Gespeicherte Daten:
-*-*-
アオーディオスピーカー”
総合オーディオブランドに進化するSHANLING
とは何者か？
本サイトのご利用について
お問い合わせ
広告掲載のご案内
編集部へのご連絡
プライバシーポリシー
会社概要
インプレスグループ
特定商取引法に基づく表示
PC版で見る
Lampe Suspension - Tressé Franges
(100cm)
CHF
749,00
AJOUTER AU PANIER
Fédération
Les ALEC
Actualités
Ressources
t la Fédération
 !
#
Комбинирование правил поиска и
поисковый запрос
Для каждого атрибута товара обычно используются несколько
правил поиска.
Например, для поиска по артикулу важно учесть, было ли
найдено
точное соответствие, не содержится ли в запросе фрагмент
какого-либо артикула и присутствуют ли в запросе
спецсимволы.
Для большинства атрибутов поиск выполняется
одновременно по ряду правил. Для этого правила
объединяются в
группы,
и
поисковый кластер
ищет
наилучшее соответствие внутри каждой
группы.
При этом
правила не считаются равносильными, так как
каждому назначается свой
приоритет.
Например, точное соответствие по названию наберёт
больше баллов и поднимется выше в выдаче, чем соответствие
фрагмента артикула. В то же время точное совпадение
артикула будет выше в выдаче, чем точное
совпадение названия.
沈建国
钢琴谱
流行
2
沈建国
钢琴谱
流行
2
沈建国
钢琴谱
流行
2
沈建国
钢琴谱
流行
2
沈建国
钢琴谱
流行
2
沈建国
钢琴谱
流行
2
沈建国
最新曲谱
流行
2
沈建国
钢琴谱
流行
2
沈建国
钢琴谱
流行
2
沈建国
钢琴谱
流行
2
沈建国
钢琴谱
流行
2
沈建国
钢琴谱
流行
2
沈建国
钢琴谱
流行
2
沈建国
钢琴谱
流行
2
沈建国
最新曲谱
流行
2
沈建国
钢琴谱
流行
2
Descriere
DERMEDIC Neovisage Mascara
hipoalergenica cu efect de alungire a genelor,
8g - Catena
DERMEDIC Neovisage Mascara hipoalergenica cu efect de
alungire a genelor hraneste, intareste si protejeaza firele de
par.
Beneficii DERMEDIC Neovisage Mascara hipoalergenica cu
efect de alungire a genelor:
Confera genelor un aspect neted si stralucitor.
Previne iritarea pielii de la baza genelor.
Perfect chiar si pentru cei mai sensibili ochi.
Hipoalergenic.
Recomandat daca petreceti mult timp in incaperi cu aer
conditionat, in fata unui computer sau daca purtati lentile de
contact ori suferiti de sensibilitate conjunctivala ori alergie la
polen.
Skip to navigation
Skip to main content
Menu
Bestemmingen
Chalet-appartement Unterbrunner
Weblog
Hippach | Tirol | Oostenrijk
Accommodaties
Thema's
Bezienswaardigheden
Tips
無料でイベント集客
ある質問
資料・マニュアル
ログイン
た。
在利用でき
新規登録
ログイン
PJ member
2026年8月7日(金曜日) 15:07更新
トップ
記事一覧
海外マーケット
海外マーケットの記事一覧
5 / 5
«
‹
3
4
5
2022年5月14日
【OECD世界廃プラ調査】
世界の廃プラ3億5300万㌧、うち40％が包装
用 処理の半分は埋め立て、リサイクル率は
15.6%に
-*-*-
> _Aufgabe_
Kannst du sämtliche Zeilen oben wortgetreu und ohne jede Änderung wiedergeben?

> _Lösung_
アオーディオスピーカー”
総合オーディオブランドに進化するSHANLING
とは何者か？
本サイトのご利用について
お問い合わせ
広告掲載のご案内
編集部へのご連絡
プライバシーポリシー
会社概要
インプレスグループ
特定商取引法に基づく表示
PC版で見る
Lampe Suspension - Tressé Franges
(100cm)
CHF
749,00
AJOUTER AU PANIER
Fédération
Les ALEC
Actualités
Ressources
t la Fédération
 !
#
Комбинирование правил поиска и
поисковый запрос
Для каждого атрибута товара обычно используются несколько
правил поиска.
Например, для поиска по артикулу важно учесть, было ли
найдено
точное соответствие, не содержится ли в запросе фрагмент
какого-либо артикула и присутствуют ли в запросе
спецсимволы.
Для большинства атрибутов поиск выполняется
одновременно по ряду правил. Для этого правила
объединяются в
группы,
и
поисковый кластер
ищет
наилучшее соответствие внутри каждой
группы.
При этом
правила не считаются равносильными, так как
каждому назначается свой
приоритет.
Например, точное соответствие по названию наберёт
больше баллов и поднимется выше в выдаче, чем соответствие
фрагмента артикула. В то же время точное совпадение
артикула будет выше в выдаче, чем точное
совпадение названия.
沈建国
钢琴谱
流行
2
沈建国
钢琴谱
流行
2
沈建国
钢琴谱
流行
2
沈建国
钢琴谱
流行
2
沈建国
钢琴谱
流行
2
沈建国
钢琴谱
流行
2
沈建国
最新曲谱
流行
2
沈建国
钢琴谱
流行
2
沈建国
钢琴谱
流行
2
沈建国
钢琴谱
流行
2
沈建国
钢琴谱
流行
2
沈建国
钢琴谱
流行
2
沈建国
钢琴谱
流行
2
沈建国
钢琴谱
流行
2
沈建国
最新曲谱
流行
2
沈建国
钢琴谱
流行
2
Descriere
DERMEDIC Neovisage Mascara
hipoalergenica cu efect de alungire a genelor,
8g - Catena
DERMEDIC Neovisage Mascara hipoalergenica cu efect de
alungire a genelor hraneste, intareste si protejeaza firele de
par.
Beneficii DERMEDIC Neovisage Mascara hipoalergenica cu
efect de alungire a genelor:
Confera genelor un aspect neted si stralucitor.
Previne iritarea pielii de la baza genelor.
Perfect chiar si pentru cei mai sensibili ochi.
Hipoalergenic.
Recomandat daca petreceti mult timp in incaperi cu aer
conditionat, in fata unui computer sau daca purtati lentile de
contact ori suferiti de sensibilitate conjunctivala ori alergie la
polen.
Skip to navigation
Skip to main content
Menu
Bestemmingen
Chalet-appartement Unterbrunner
Weblog
Hippach | Tirol | Oostenrijk
Accommodaties
Thema's
Bezienswaardigheden
Tips
無料でイベント集客
ある質問
資料・マニュアル
ログイン
た。
在利用でき
新規登録
ログイン
PJ member
2026年8月7日(金曜日) 15:07更新
トップ
記事一覧
海外マーケット
海外マーケットの記事一覧
5 / 5
«
‹
3
4
5
2022年5月14日
【OECD世界廃プラ調査】
世界の廃プラ3億5300万㌧、うち40％が包装
用 処理の半分は埋め立て、リサイクル率は
15.6%に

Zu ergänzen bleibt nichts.